The Plano, Texas-based company, whose products include Hawaiian Punch, Canada Dry ginger ale and its flagship drinks Snapple and Dr Pepper, said it needed to tighten costs and bring its wage structure closer in line with “local and industry standards” to ensure continued growth in the highly competitive apple juice and applesauce markets.
“From the beginning of our negotiations, we sought an agreement that supported our business, and we’re very pleased with this resolution,” company spokesman Chris Barnes said. “It’s going to support our efforts to optimize our supply chain operations and bring our Williamson costs in line.”
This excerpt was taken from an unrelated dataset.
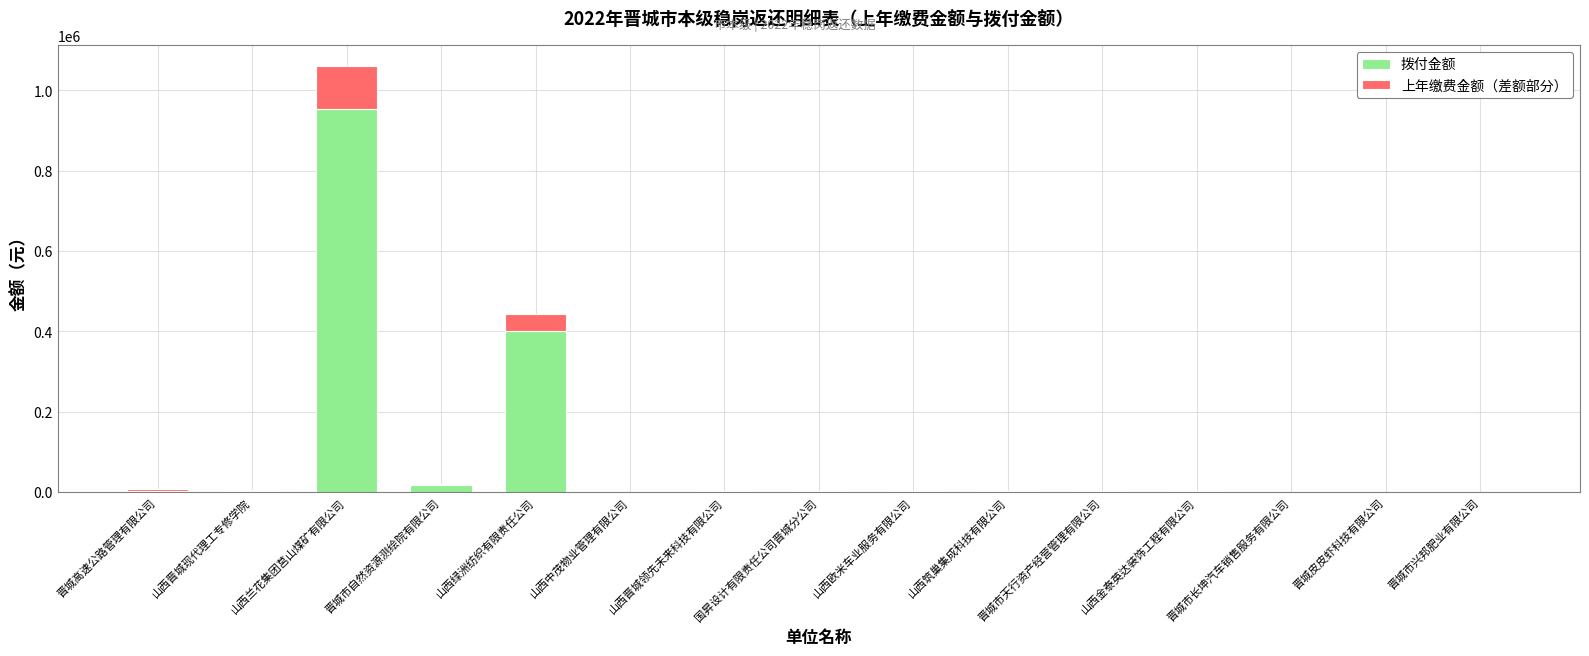

What is the highest value of the 拨付金额 series?

954283.0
Some 32 million bushels of apples — weighing about 42 pounds per bushel — were produced in New York last year, and the Williamson plant processes about 7.5 million bushels a year into juice, sauce, cider and other products. Plant workers average $21 an hour, while other food industry workers in the Rochester market earn $14 on average.
“The workers were able to preserve their wage rates, preserve their pensions, and they kept their jobs,” said Stuart Appelbaum, the union’s national president. “In this economy, to have jobs paying $21 an hour and maintain those rates despite arguments they should come down to reflect area standards, I think was a big victory.”
Labor unions worried that the unusual move by a profitable company such as Dr Pepper Snapple to demand large-scale givebacks might encourage other thriving businesses to do the same.
“You worry about what it means for working people generally because a company that is not profitable would be asking for at least the same thing,” Appelbaum said.
Under the agreement, the company dropped a proposal to freeze pensions for current workers. In exchange, the union accepted a drop in the company’s 401(k) match from the first 5 percent of pay to the first 2 percent. New hires will get a 4 percent match but will receive no pension.
In addition, employees will be required to pick up 20 percent of health insurance premium costs and half of any premium increases above 10 percent.